If you’ve seen both of these films then you know what I mean — Hugo and The Artist make terrific side-by-side movie experiences. Each deals with the enchanted, tumultuous world of filmmaking. Each is riddled with the ecstatic triumphs and the anguished failures of the studio system. And, to the credit of the filmmakers, each is obviously a labor of love.

Yet, as I discovered once again last week….timing is everything.the_artist_300x205.jpg

Once I had seen Martin Scorsese’s agile love-letter to pioneer silent film director Georges Méliès—Hugo—I was unable to fall under the spell of The Artist, no matter how seductive and winning its leading man, and his scene-stealing little dog. After Hugo, The Artist was small and thin. A tasty amuse l’oeil, but not the generous feast that was Hugo. Perhaps because I am an addict of actual silent movies in all of their historical richness, period authenticity and frame-by-frame atmosphere of discovery, I found The Artist lacking save as a vehicle for Jean Dujardin, an actor who could give charm lessons to George Clooney.
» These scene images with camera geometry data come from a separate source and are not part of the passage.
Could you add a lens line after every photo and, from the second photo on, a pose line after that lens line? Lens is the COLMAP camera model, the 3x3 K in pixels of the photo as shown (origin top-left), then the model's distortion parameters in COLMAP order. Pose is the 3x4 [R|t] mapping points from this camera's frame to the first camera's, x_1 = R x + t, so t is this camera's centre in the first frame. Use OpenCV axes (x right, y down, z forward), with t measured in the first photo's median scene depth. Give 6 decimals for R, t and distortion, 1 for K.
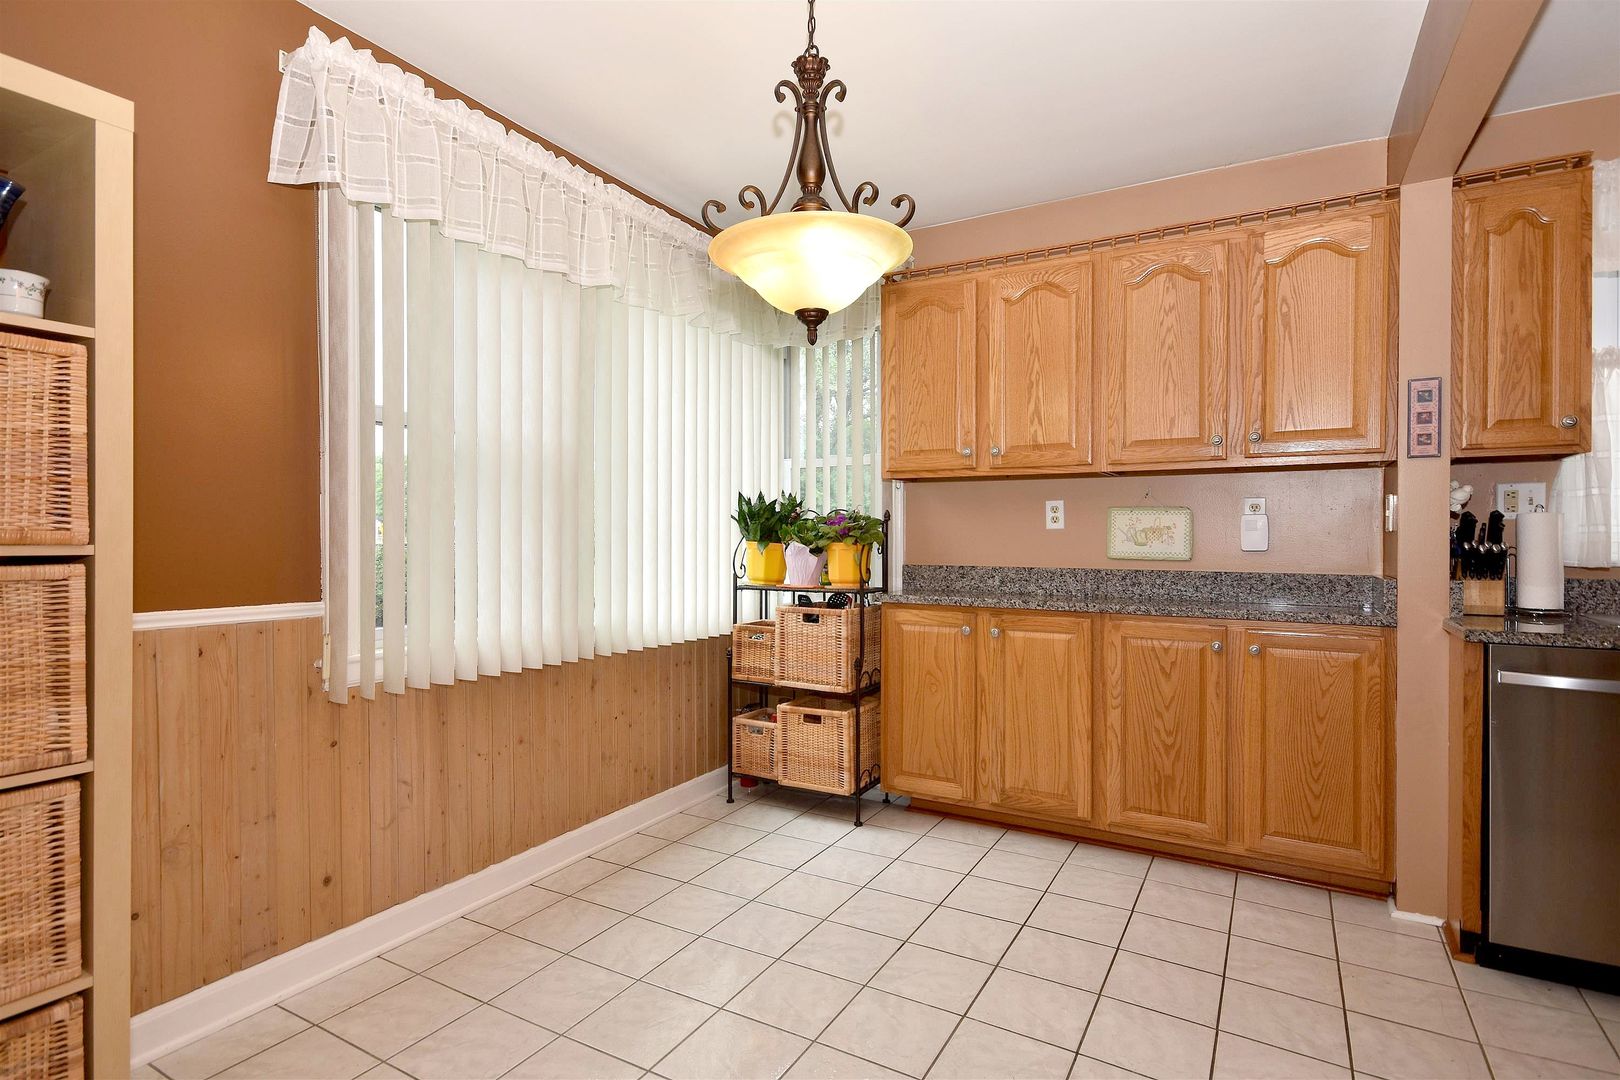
lens RADIAL K [[814.1, 0, 805.1], [0, 814.1, 540.6], [0, 0, 1]] dist [0.016124, -0.004705]
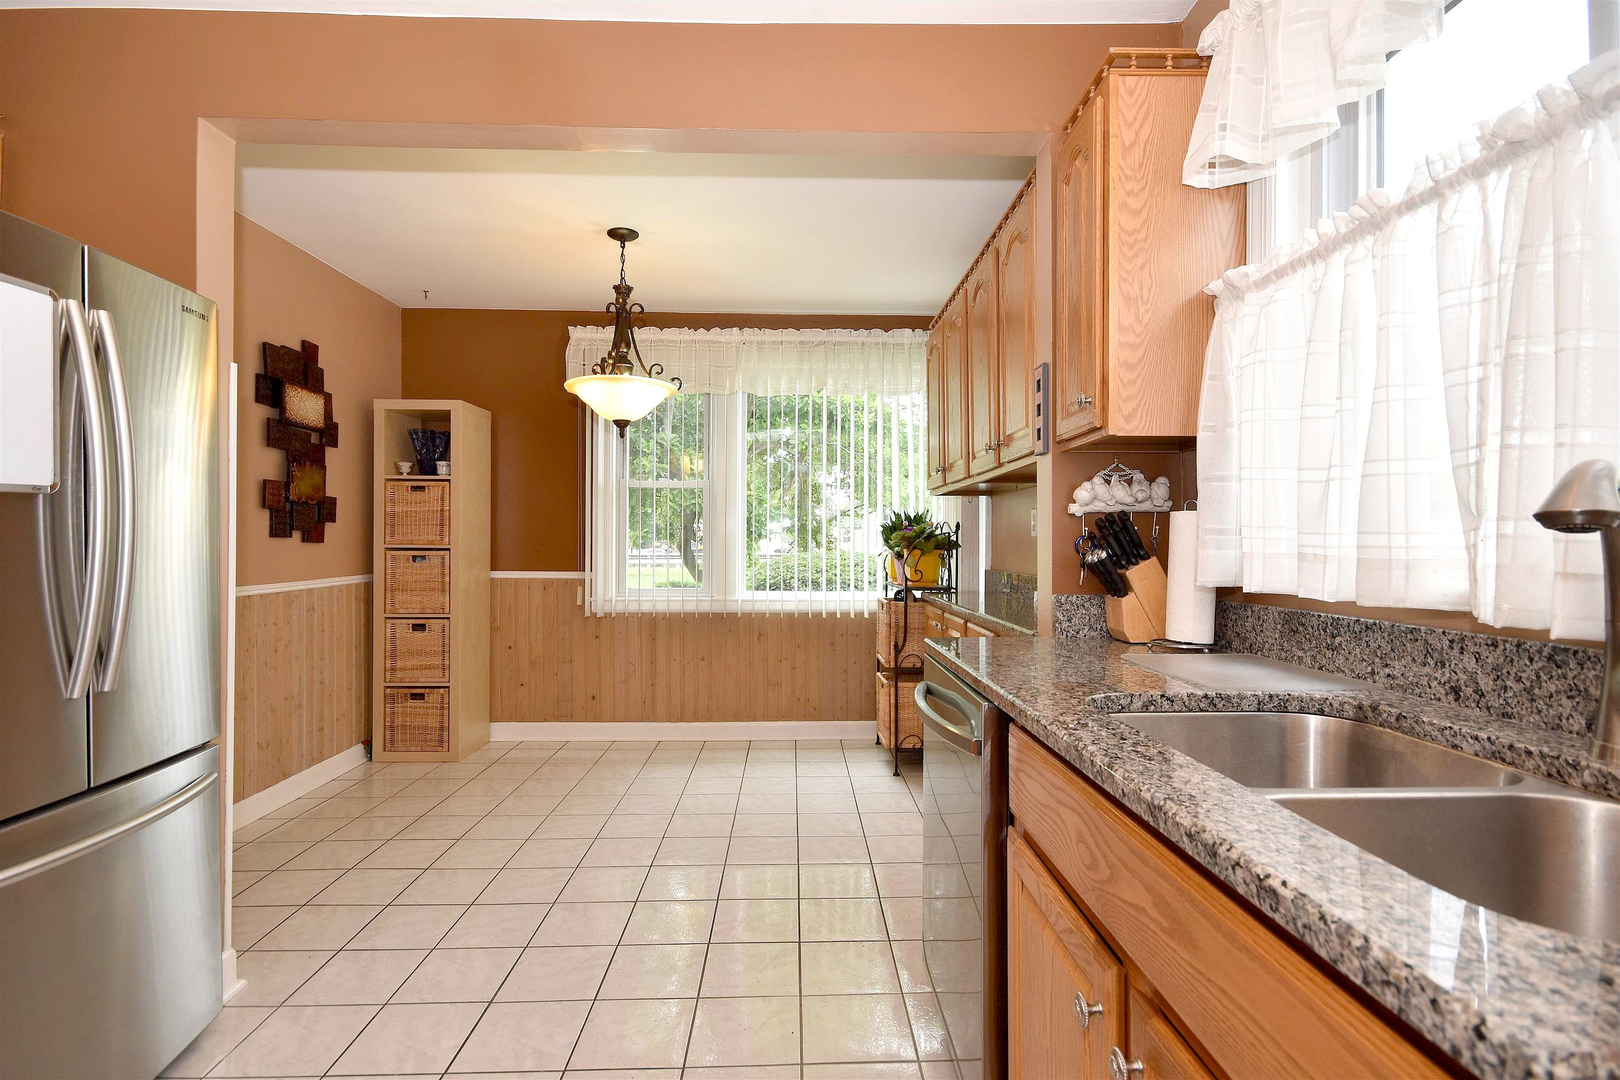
lens RADIAL K [[766.4, 0, 805.8], [0, 766.4, 533.1], [0, 0, 1]] dist [0.011687, 0.001395]
pose [[0.524928, -0.010783, -0.851078, 1.499498], [-0.008126, 0.999811, -0.017680, 0.000861], [0.851108, 0.016197, 0.524741, 0.392877]]
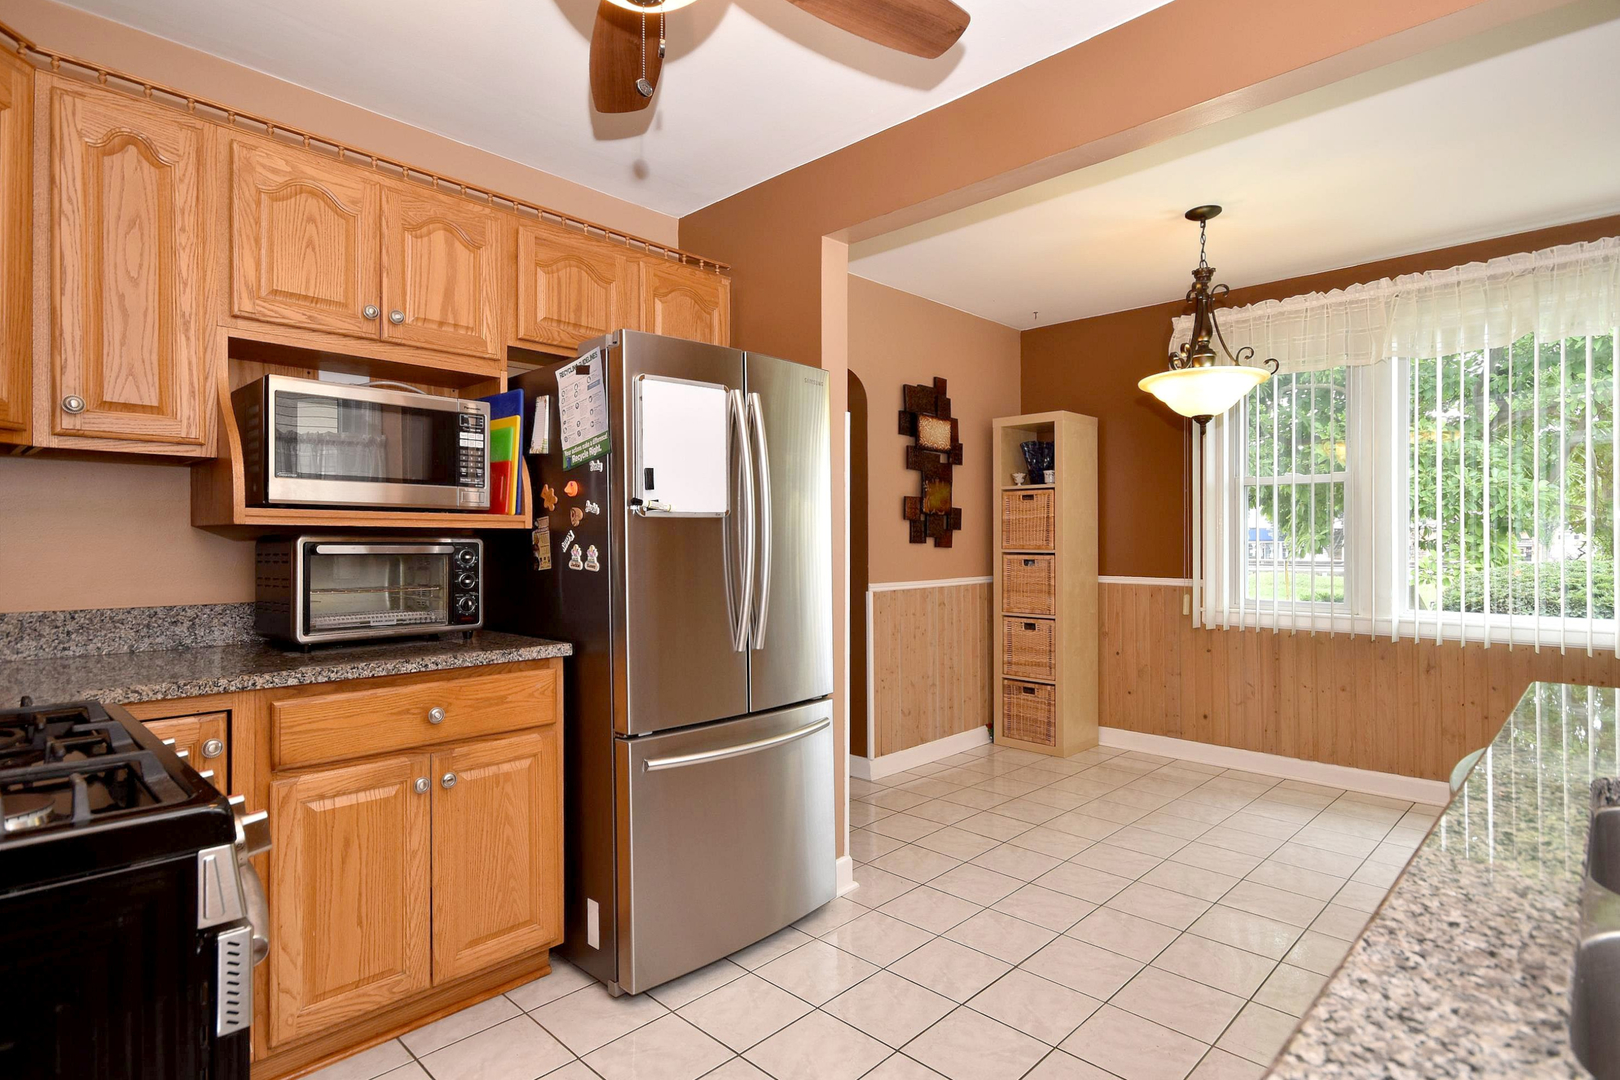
lens RADIAL K [[814.1, 0, 843.6], [0, 814.1, 534.2], [0, 0, 1]] dist [0.016124, -0.004705]
pose [[-0.207143, -0.014736, -0.978200, 1.602019], [-0.009670, 0.999869, -0.013014, -0.003660], [0.978263, 0.006763, -0.207258, 0.540116]]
Oh French director Michel Hazanavicius’ deserves tons of credit for daring to make a rags-to-riches (and back again) black and white silent film (!) about a rags-to-riches matinee idol of the silent film era. But about halfway through the film, as I sat there waiting for the gravitas to arrive—perhaps some ironic self-reference or  some larger metaphor about silence, about the fickleness of film audiences, that sort of thing—I realized that nope, this was what it was. A smartly packaged, tautly edited, rousingly acted silent film about silent filmmaking, starring an incredibly polished, confident French actor and a superb John Goodman as The Crusty Producer. C’est tout.